A At our clinic, OB-GYNs and family doctors teach residents, but our pharmacist and health educator—who's a dietitian—do a lot of the teaching too. The residents who come through love the model. They see that it works. Unfortunately, menopause still takes up only a small part of medical training, and obstetrics remains all-consuming. But women today are more informed and willing to speak up, which helps. I hope the next generation learns that multidisciplinary, patient-centered care works—and keeps pushing to make it the norm.
Q You're now helping shape Effica's approach to midlife and menopause care. What excites you most about this new era of women's health, and what kind of change do you believe is still possible?

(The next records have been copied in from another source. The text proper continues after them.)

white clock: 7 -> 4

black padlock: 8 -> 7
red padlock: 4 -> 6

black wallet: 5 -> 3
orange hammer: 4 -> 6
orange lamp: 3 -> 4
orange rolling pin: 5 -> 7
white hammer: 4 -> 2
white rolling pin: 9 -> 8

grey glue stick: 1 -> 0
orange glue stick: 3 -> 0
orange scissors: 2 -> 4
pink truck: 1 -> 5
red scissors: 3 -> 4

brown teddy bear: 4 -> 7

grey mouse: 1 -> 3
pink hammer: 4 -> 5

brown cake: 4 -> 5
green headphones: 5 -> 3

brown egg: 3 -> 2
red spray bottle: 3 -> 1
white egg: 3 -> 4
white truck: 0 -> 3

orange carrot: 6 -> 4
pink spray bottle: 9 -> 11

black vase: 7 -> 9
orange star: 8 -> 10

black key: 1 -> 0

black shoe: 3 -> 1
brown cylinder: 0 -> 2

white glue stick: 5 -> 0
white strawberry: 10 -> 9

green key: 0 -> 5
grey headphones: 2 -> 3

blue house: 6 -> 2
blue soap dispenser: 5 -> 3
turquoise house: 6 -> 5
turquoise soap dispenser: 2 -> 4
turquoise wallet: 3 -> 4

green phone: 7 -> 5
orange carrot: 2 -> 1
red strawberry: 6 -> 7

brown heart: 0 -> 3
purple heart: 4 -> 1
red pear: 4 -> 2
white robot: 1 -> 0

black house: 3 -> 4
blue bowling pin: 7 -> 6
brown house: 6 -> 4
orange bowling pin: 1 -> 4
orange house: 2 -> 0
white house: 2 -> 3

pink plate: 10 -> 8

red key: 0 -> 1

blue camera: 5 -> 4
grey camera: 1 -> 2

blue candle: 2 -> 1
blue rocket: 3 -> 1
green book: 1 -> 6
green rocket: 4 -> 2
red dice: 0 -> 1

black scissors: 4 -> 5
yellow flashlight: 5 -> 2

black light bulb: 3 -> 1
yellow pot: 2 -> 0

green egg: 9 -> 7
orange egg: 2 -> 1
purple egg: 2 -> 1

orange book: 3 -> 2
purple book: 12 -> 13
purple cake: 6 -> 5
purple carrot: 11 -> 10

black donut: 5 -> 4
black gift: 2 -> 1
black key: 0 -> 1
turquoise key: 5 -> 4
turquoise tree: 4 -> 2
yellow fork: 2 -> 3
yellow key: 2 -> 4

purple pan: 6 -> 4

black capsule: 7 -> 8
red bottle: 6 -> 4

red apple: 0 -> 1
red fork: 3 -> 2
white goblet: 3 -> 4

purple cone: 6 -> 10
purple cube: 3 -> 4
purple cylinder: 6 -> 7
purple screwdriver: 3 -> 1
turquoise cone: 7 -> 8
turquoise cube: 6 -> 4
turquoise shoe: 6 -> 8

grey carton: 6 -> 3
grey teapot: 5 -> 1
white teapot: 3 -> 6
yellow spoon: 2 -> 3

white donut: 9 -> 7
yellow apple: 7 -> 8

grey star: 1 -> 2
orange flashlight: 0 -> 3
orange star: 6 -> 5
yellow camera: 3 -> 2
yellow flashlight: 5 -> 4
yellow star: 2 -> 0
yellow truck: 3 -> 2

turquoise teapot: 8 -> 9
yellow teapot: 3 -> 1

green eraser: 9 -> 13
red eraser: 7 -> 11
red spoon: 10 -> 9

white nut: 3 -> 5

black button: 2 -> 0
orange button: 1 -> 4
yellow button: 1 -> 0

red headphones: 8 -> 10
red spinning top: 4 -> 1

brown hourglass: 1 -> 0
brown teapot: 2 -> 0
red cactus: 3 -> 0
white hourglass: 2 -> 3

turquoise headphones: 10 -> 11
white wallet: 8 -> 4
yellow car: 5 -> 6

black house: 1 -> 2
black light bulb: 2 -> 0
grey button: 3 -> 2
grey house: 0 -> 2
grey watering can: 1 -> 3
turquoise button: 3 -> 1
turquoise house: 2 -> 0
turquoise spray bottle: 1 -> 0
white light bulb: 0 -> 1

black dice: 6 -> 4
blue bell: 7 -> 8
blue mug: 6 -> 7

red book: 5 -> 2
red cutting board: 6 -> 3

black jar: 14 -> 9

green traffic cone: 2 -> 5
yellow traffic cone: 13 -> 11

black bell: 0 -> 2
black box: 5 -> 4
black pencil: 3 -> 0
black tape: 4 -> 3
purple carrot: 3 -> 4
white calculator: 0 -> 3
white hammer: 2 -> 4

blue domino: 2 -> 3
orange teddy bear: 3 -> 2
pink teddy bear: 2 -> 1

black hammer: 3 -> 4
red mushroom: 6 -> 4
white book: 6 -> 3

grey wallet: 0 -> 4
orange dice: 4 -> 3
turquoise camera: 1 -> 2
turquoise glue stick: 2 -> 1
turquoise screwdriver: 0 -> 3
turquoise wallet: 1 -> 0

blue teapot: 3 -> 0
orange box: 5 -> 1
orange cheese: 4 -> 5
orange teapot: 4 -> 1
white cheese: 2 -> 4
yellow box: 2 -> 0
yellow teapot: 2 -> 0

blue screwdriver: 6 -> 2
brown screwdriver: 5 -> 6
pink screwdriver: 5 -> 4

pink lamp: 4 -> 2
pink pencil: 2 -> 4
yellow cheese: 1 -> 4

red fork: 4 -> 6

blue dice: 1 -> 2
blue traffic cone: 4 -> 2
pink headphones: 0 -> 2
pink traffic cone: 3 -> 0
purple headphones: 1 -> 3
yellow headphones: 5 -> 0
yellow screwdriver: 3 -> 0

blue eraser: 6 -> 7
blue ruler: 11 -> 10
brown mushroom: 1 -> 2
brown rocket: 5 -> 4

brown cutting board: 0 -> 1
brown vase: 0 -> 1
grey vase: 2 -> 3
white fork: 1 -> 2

A Effica's model is similar to what we do in clinic—comprehensive assessment, symptom tracking, education, and individualized solutions—but delivered online. That means we can reach far more people. It helps guide patients to the right care without taking time away from their physicians. It's not just about hormones. Lifestyle changes—diet, exercise, sleep—are incredibly important, and people are more motivated when they understand why these things matter for them. Effica can personalize care, offer education, and even generate a profile patients can take to their doctor. That saves time and promotes informed, evidence-based decisions. That's why I joined Effica—it's science-based, practical, and much needed. Over time, I hope it becomes accessible to more people, including those who can't afford private care. Expanding access and equity is a huge part of the mission. I'm also excited to see how Effica integrates with the public system. The public model is under enormous pressure; it can't meet all needs alone. Effica doesn't replace it—it complements it. If we can align private and public approaches, we'll help far more women. And beyond menopause, this model could support areas like sexual health that deserve more attention.